Pulling Back the Curtain on Deep Networks

TL;DR

This paper introduces Semantic Pullbacks, a novel method for interpreting deep networks by reconstructing meaningful input features from neuron activations, improving explanation quality and robustness.

Contribution

It presents a unified framework for local explanations of deep models using input-conditioned affine operators and iterative enhancement, outperforming existing methods.

Findings

Semantic Pullbacks produce perceptually aligned, class-conditional explanations.

They enable coherent counterfactual perturbations.

They achieve state-of-the-art trade-offs on faithfulness, stability, and sensitivity benchmarks.

Abstract

In linear models, visualizing a weight vector naturally reveals the model's preferred input direction, but extending this intuition to deep networks via gradients or gradient ascent often yields brittle or adversarial-looking features. We argue that deep networks are better understood as input-conditioned affine operators, whose natural adjoint action pulls a neuron's preferred direction back to input space.

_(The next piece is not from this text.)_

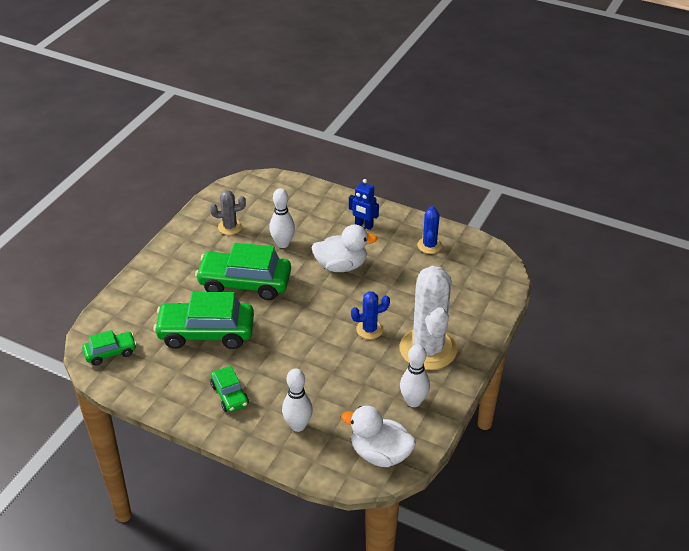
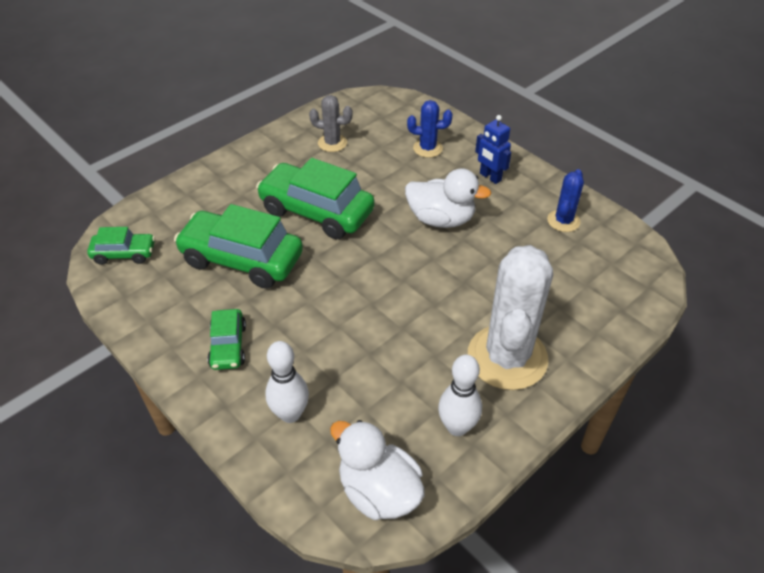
camera: 20 degrees right, 5 degrees up
(283, 244) = (383, 176): white bowling pin -> none
(369, 329) = (441, 309): blue cactus -> blue cactus (427, 148)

We further refine this representation by backward-only softening and iterative enhancement to reconstruct coherent local structures encoded by the target neuron. This provides a unifying perspective on previously disparate ideas such as SmoothGrad, B-cos-style alignment, and Feature Accentuation. The resulting Semantic Pullbacks (SP) generate perceptually aligned, class-conditional post-hoc explanations that emphasize semantically meaningful features, facilitate coherent counterfactual perturbations, and remain theoretically grounded. Across convolutional architectures (ResNet50, VGG) and transformer-based models (PVT), Semantic Pullbacks achieve the best overall trade-off across faithfulness, stability, and target-sensitivity benchmarks, while remaining general, computationally efficient, and readily integrable into existing deep learning pipelines.